Selasa, 11 Juni 2013

Bandung pada Sebuah Pukul 21:14

Kota Bandung setelah hujan pada sebuah pukul 21:14 adalah dingin. Mungkin karena habis hujan, mungkin karena kesendirian, hanya saya yang tahu tapi lebih memilih pura-pura tidak tahu.

Menatap layar laptop yang berpendar putih biru, jadwal pekerjaan yang tidak sesuai dengan jadwal keriaan. Kepala berpikir keras bagaimana caranya membuat semua hal bisa terlihat baik-baik saja.
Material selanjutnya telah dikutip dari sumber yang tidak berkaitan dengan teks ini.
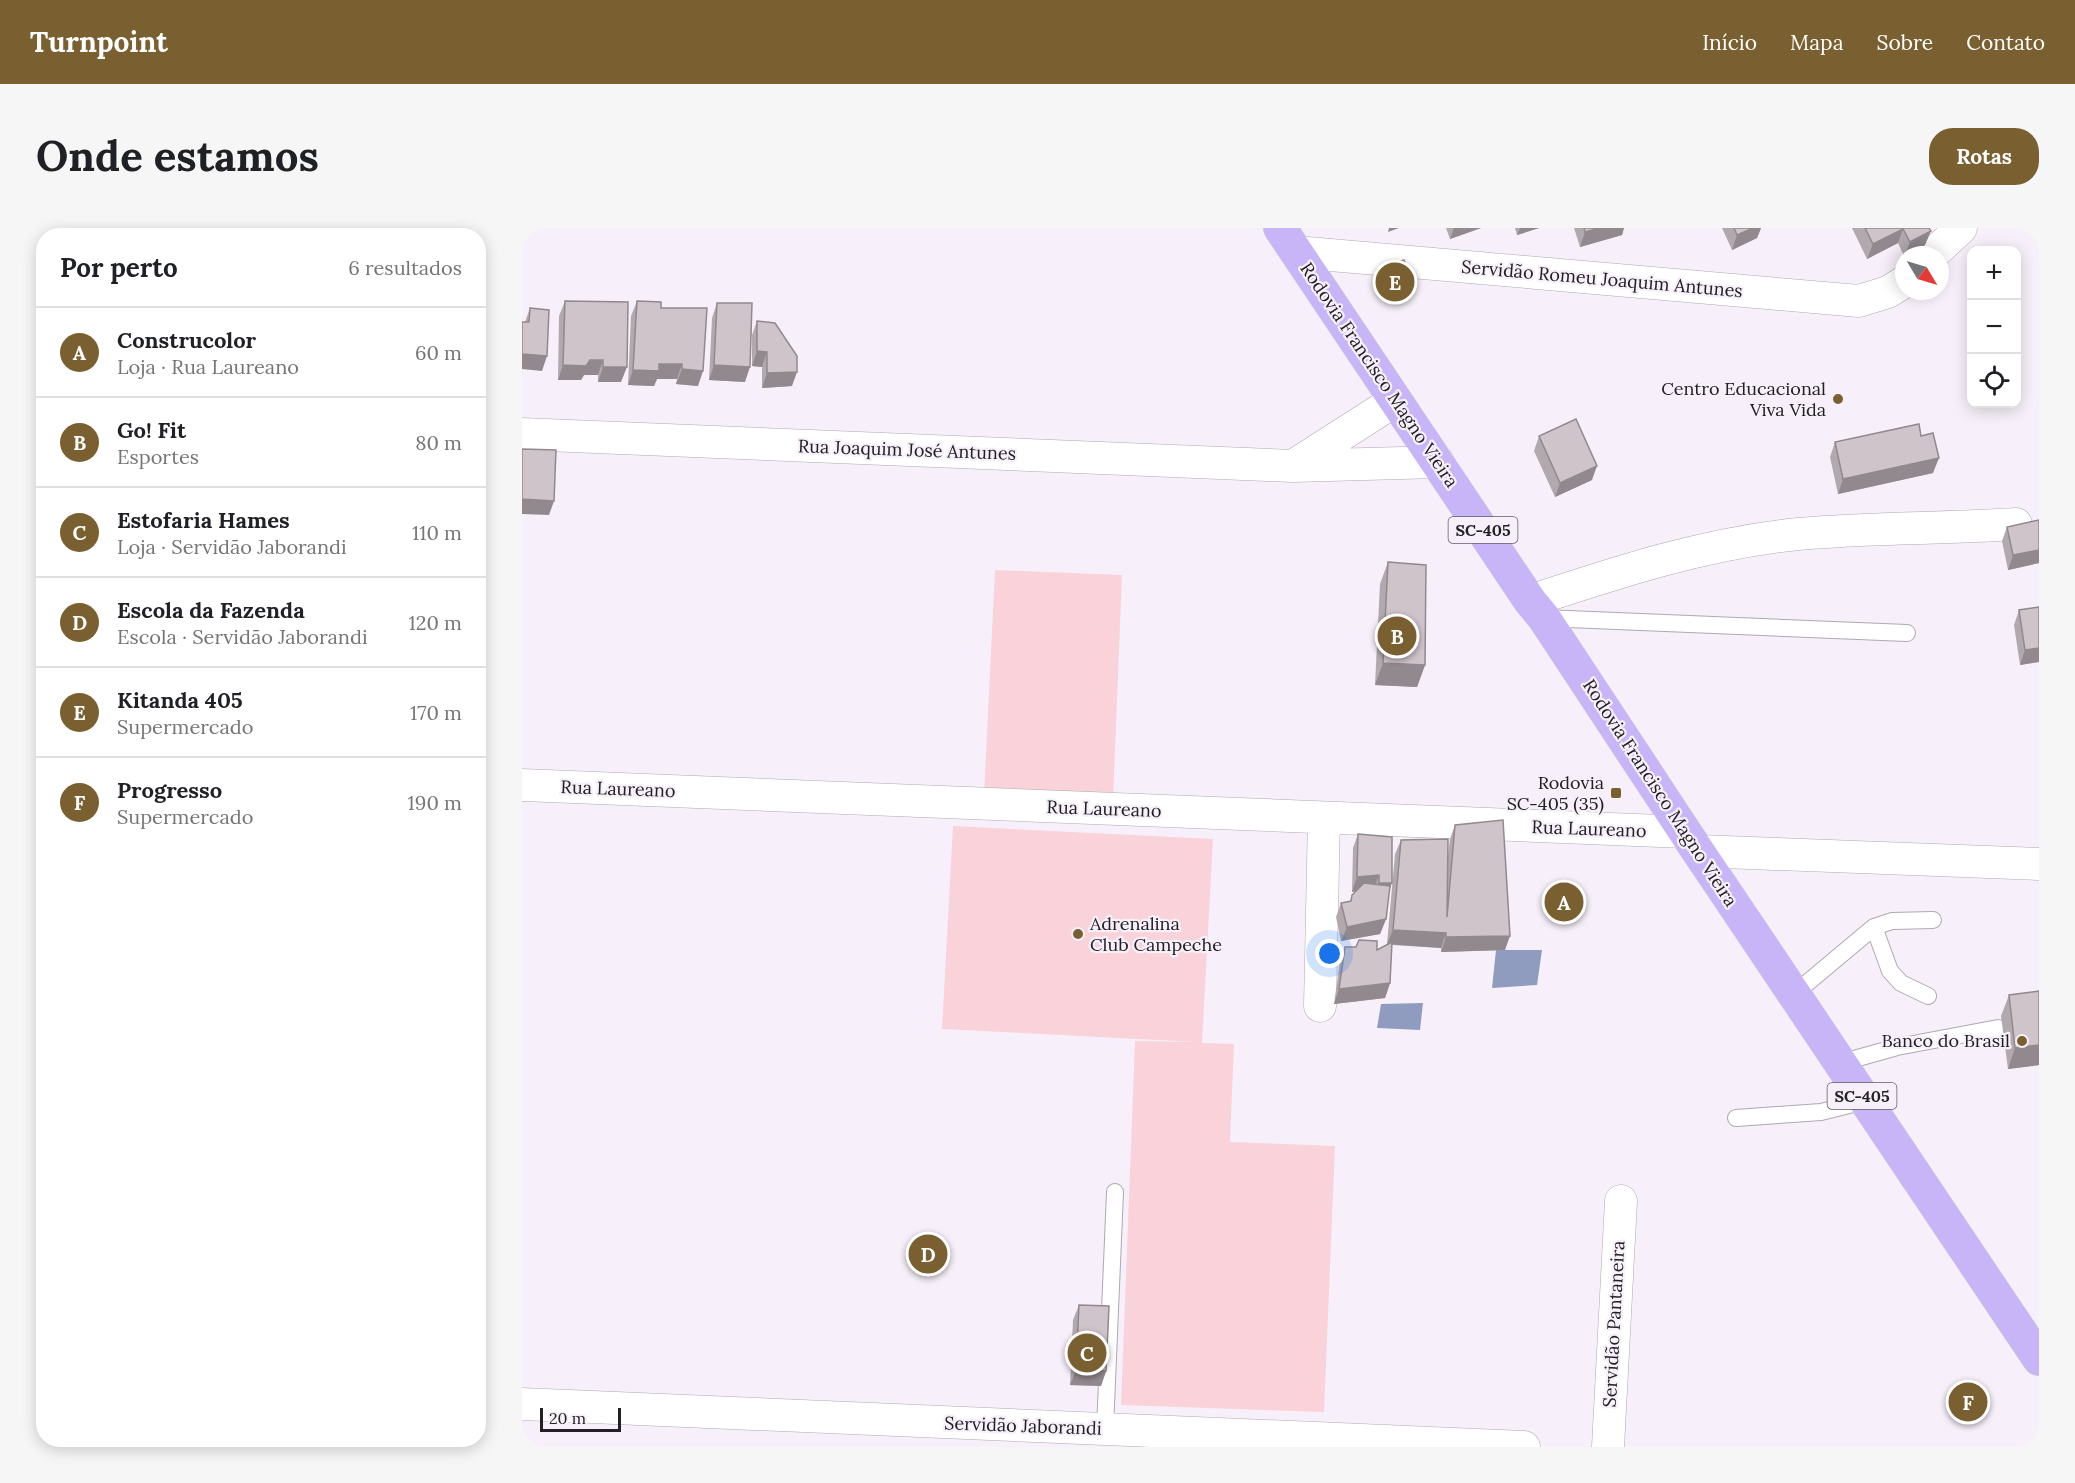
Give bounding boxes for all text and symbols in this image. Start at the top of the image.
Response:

Hidup memang keras dan bila demikian kenapalah saya masih mengeluh virtual semacam ini.

Pernahkah berada satu kota dengan seseoang yang entah mengapa terasa istimewa dan tanpa alasan yang cukup jelas kamu ingin, ingin sekali menghabiskan waktu bersama : sekedar minum kopi atau mungkin nge-beer atau mungkin nge-wine dan ngobrol apa saja ini itu segala rupa? Tetapi oh tetapi kamu tidak punya keberanian untuk memberitahukan keberadaanmu di kota itu. Tidak kuat membayangkan pesan yang tidak kunjung dibalas, atau penolakan halus seperti "Gw lagi lembur" atau "Gw capek banget". Atau lebih jauh lagi, kamu merasa kamu bukan siapa-siapa dan tidak punya hak untuk sekedar memberi pesan memberitahukan keberadaan dan memberi ajakan ngopi jam sembilan malam. Padahal kamu begitu menanti-nantikan berpergian ke kota itu karena keberadaan si orang yang entah mengapa terasa istimewa bagimu.

Atau ini.

Pernahkah merasa sesuatu yang tidak terdefinisi pada seseorang yang pada akhirnya cuma membuat kamu menangis tengah malam dan lagi lagi tanpa alasan? Tidak terdefinisi karena kamu tidak tahu harus bagaimana lagi. Membenci sudah, membunuh sudah, tapi kenapa masih terasa semburat halus di dada ketika kamu akhirnya melihat wajahnya lagi setelah sekian lama tidak berjumpa? Ada hal-hal sederhana yang memang akan selalu meluluhkan hatimu yang tidak akan pernah berubah sekalipun justifikasi material sosial kultural telah menghujanimu ratusan hari dan memaksamu berteduh, insaf mengikuti arus. Kamu bertanya-tanya : bisakah jatuh cinta sejatuh ini lagi? Mencoba mengerti tanpa jendela dan tanpa segelas soda, tapi kemudian tidak bisa lagi tetap tinggal di sini. Kamu perlu mendengarkan Tentang Cinta - nya Melancholic Bitch untuk paham kalimat barusan. Hahahaha.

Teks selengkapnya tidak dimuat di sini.